The aggregator will also fix the offset of the given columns by adding the start value of the gait-sequence. This way the final dataframe will have all sample based time-values relative to the start of the recording.
- Parameters:
- fix_gs_offset_cols
The columns that should be adapted to be relative to the start of the recording. By default, this is
("start", "end"). If you don’t want to fix any columns, you can set this to an empty list.- fix_gs_offset_index
If True, the index of the dataframes will be adapted to be relative to the start of the recording. This only makes sense, if the index represents sample values relative to the start of the gs.
- _potential_index_names
The potential names of the index columns. This usually does not need to be changed.
- class PredefinedParameters[source]#
Predefined parameters for the gait-sequence iterator.
- Attributes:
- default_aggregation
The default of the TypedIterator using the
FullPipelinePerGsResultas data_type and trying to aggregate all results so that the time values in the final outputs are relative to the start of the recording.- default_aggregation_rel_to_gs
Same as
default_aggregation, but the time values in the final outputs are relative to the start of the respective gait-sequence (i.e. no modification of the time values is done).
- clone() Self[source]#
Create a new instance of the class with all parameters copied over.

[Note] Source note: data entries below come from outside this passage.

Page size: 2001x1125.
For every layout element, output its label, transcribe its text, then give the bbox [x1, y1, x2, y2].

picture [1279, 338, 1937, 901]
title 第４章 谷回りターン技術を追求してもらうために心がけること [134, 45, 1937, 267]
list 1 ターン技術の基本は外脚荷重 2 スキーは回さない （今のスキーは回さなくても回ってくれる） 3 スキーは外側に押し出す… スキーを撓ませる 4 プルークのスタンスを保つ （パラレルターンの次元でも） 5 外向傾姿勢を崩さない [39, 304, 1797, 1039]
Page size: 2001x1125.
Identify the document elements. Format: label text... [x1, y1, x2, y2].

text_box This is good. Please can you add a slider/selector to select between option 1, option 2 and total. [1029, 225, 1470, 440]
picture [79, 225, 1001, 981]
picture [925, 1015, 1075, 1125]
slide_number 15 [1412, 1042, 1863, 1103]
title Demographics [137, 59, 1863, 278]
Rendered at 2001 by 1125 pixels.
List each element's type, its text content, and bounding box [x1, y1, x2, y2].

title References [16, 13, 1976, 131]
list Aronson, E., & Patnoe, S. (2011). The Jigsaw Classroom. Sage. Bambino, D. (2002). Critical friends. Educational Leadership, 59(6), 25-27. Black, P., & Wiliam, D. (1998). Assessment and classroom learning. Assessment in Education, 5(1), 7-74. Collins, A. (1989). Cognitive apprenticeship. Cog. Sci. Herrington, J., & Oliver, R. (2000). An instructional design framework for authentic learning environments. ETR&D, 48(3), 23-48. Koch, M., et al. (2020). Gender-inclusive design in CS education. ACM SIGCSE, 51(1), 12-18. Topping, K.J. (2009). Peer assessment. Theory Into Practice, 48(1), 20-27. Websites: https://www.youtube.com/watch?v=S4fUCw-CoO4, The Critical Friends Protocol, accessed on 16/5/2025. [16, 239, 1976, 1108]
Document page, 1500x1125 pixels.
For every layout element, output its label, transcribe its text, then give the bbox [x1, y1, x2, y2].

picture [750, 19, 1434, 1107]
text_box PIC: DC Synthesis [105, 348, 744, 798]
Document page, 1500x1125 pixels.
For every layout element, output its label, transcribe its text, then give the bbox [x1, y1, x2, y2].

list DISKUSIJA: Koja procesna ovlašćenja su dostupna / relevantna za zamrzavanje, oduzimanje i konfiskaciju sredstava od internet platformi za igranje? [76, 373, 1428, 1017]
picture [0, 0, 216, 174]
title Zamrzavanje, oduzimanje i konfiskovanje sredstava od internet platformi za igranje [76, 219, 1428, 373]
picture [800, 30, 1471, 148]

This will create a new instance of the class itself and all nested objects
- get_params(deep: bool = True) dict[str, Any][source]#
Get parameters for this algorithm.
- Parameters:
- deep
Only relevant if object contains nested algorithm objects. If this is the case and deep is True, the params of these nested objects are included in the output using a prefix like
nested_object_name__(Note the two “_” at the end)
- Returns:
- params
Parameter names mapped to their values.
- iterate( ) Iterator[tuple[tuple[WalkingBout | GaitSequence, DataFrame], DataclassT]][source]#
Iterate over the gait sequences one by one.
- Parameters:
- data
The data to iterate over.
- gs_list
The list of gait-sequences. The “start” and “end” columns are expected to match the units of the data index.
- Yields:
- gs_datatuple[str, pd.DataFrame]
The data per gait-sequence. This is a tuple where the first element is the gait-sequence-id (i.e. the index from the gs-dataframe) and the second element is the data cut from the data dataframe.
- result_object
The empty result object (instance of the provided Dataclass) that should be filled with the results during iteration.
- property results_: DataclassT#
The aggregated results.
Note, that this returns an instance of the result object, even-though the datatypes of the attributes might be different depending on the aggregation function. We still decided it makes sense to return an instance of the result object, as it will allow to autocomplete the attributes, even-though the associated times might not be correct.